Excerpt »
>> BEGIN

Wednesday, November 5, 2008

Victorious

This story is going to need a background.

My mother and I have very different opinions about the vailidy choices of my upbringing. it was tough and many of the times i didnt get what i wanted or needed as a creative soul but i was always fed intellectually and learned to understand ALOT about life and the way it works in society. The pressure was on from every angle to be a PhD like the two people I grew up under but i always stuck to my poems, drawings, and designs. no matter how i feel about growing up in that house, my mother ALWAYS showed me that there are options to doing whatever it is you want to do. and ive believed that all of the days of my life, pushing and prodding and fighting against everything to do what it is i want to do because ive always believed that you can do WHATEVER you want to do in this world provided that you are willing to work your ass of in pursuit of it


with that said, i purposely turned off my phone and slept from 9:30-12:30 last night. I didnt watch a lick of news during the ballots because i'm the kind of person just wants to know the end results, not the play by play effect of whats happening. ive spent everyday in the past 2 weeks talking about politics and the angles, isms, and consequences of the Obama versus McCain election and quite frankly I'm tired of talking about it. So I took Chris and his date out to Icon Restaurant, listened to Eric Essix play some awesome jazz while i consumed my beef tenderloin and shrimp.

>> END

Directive 1 »
Rewrite the records, from the line with "blue diamond: moved 4 px up" through the end of the records, as a Markdown table with the columns "Row" and "Change": one numbered row per line, with no blank lines and no pictures.

Extracted data entries
>> BEGIN

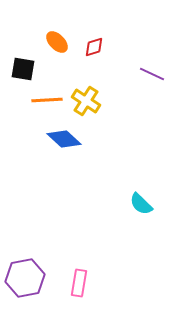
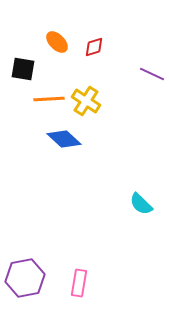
orange line: moved 2 px right, 1 px up
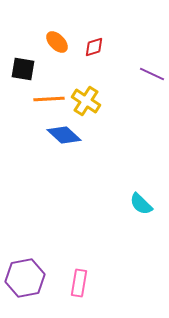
blue diamond: moved 4 px up
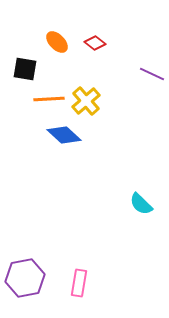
red diamond: moved 1 px right, 4 px up; rotated 55 degrees clockwise
black square: moved 2 px right
yellow cross: rotated 16 degrees clockwise
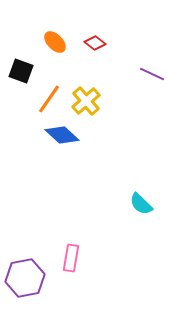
orange ellipse: moved 2 px left
black square: moved 4 px left, 2 px down; rotated 10 degrees clockwise
orange line: rotated 52 degrees counterclockwise
blue diamond: moved 2 px left
pink rectangle: moved 8 px left, 25 px up
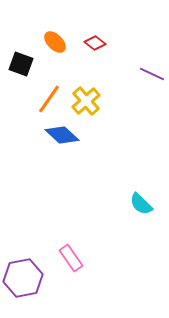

>> END

Directive 2 »
Extend the election-night blog post, picking up right after its last sentence.

Answer 1 »
| Row | Change |
|---|---|
| 1 | blue diamond: moved 4 px up |
| 2 | red diamond: moved 1 px right, 4 px up; rotated 55 degrees clockwise |
| 3 | black square: moved 2 px right |
| 4 | yellow cross: rotated 16 degrees clockwise |
| 5 | orange ellipse: moved 2 px left |
| 6 | black square: moved 4 px left, 2 px down; rotated 10 degrees clockwise |
| 7 | orange line: rotated 52 degrees counterclockwise |
| 8 | blue diamond: moved 2 px left |
| 9 | pink rectangle: moved 8 px left, 25 px up |

Answer 2 »
everyone in the world wanted to talk to me about it, even though i specifically asked them not to. Tatum tried to bring it up twice after i told her not to, Ramina bombarded everyone's phone with random text messages about moving Bush out of the white house, and Nicole called me JUST as I was drifting off into sleepyland to ask me about what i didnt want to know about...a busy day indeed. the entire world was buzzing with the energy of Obamaness versus McCainness and I was just buzzing from lack of sleep for the past 6 weeks on the road. I just wanted to sleep. I just want to rest

I knew Obama was going to win. those of you who actually know and talk to me (and don't pay attention to my status messages that i put out there to fuck with silly minds) know that i predicted a model in which Obama blows out Mccain and Palin returns in 8 years to be president. a model which required the defeat of the republicans on BOTH fronts ad in 8 years they're going to storm the white house because that's the way the legacy of these new double presidents is going to be. Im happy for Barack Obama, and generally like the guy on the occasions that i met him. following him on the road for a while was really cool and I feel like he generally LOVES this country and wants to see it be great.

so why am i not overly emotional like everyone else?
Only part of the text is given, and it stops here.